The latest album by Johannesburg based wrecking crew Chaos Doctrine entitled ‘And In The Beginning… They Lied’ is a devastating piece of aural damage that deserves your attention. I have been salivating like a lovelorn ape at the prospect of wrapping my ears around this slab of scorch and finally have been given the opportunity to do so, emerging from its sulphur drenched depths awed and floored in equal measure.
Featuring in their ranks vocalist and figurehead DR D, Guitarist Alec Surridge, Bassist, backing vocalist and visual artist Phil Carstens alongside Drummer Rory Townes, this quartet unleash Industrial laced, Thrash oriented, Death Metal adjacent fare that is fraught with symphonic flourishes, throbbing rhythms and atmospheric layering.
Executed with finesse and housed in a robust production that gleams like an unsheathed blade the latest album by Chaos Doctrine ignites the proceedings with the intro “And In The Beginning” which acts as a eerie precursor and mission statement of sorts to an album that runs the gamut from ravenous Industrial infused Thrash to scintillating Symphonic, Scandinavian inspired pomp. This ominous intro, one built upon a bedrock of delicious clanging Industrial percussion, is a searing indictment on societal conditioning and forcefed values as espoused by the samples that ride atop the aforementioned cantakery.

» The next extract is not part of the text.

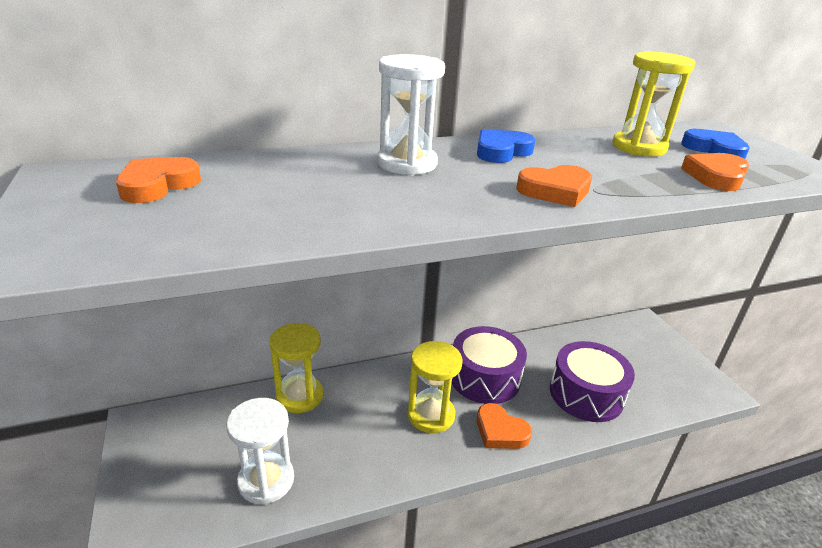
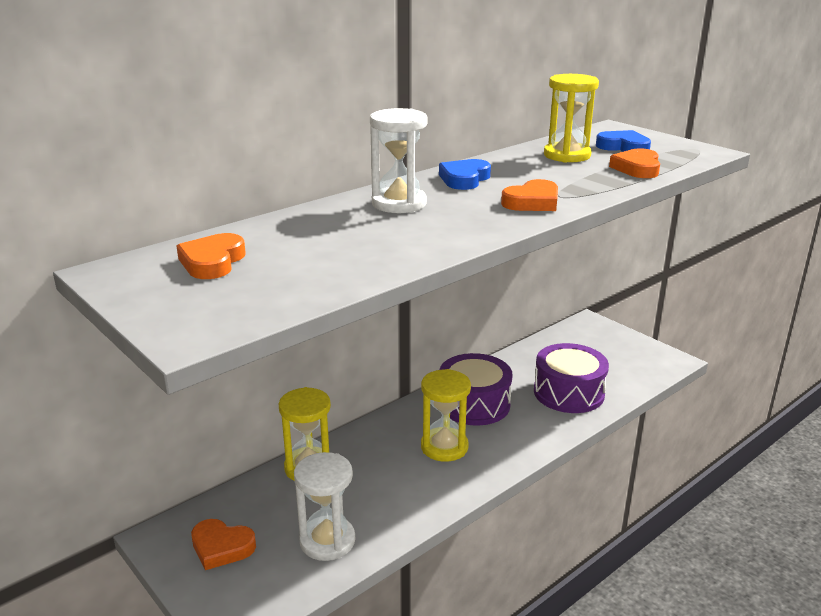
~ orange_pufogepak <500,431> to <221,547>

Opening track “Blood Serpent God”, featuring Anna Hel is a propulsive slab of pummel that boils over with blistering riffs and Scandinavian oriented smolder. At two minutes in layers of vitriolic vocals and a tumultuous tempo change take place leading to said tracks savage conclusion. Corrosive like battery acid and as catchy as an airborne contagion.
Next up is the sonic battering ram that is “Black Friday Bedlam”. Premiered earlier this year and featuring Jorgen Sandstrom from Grave and Entombed fame, this exercise in malevolent forward moving momentum is a fist pumping foray into ferocity that will leave you gobsmacked.
“Harlot” begins in a manner that is mired in an almost Dimmu Borgir meets Cradle Of Filth aesthetic and proceeds to become an exercise in stunning symphonic layering, tightly wound Speed Metal riffing and deliciously vile vocals.
At the halfway mark we are treated to the instrumental “Nocturna Mors”, a slithering piece of seemingly giallo cinema inspired sound design which masterfully leads into the ominous and gargantuan “Father Grigori”. Another track premiered earlier this year “Father Grigori” is a immaculate blend of unsettling atmospherics, lumbering rhythms and razor sharp riffing.
“The Rite” staggers forth with a southern fried riff and electro sheathed layering before convulsing like a crazed contortionist into a crushing froth of feral Industrial sheathed Thrash. “Christ Church Horizon” plods forth at a menacing gait with fiery vitriol and the type of percussive Industrial crush that I relish. Undoubtedly, this turbulent track is a scathing indictment on the failings that tend to accompany organized religion like a rotting stench.
“They Lied”, a sample infused sonic palette cleanser of sorts leads into Chaos Doctrine’s bludgeoning cover of the legendary Slayer anthem “South Of Heaven” which brings this mammoth album to a close.
I applaud Chaos Doctrine to what amounts to a sonic journey of the most joyfully jarring proportions, a magnificent mishmash of metallic artistry that must be frequented and posthaste.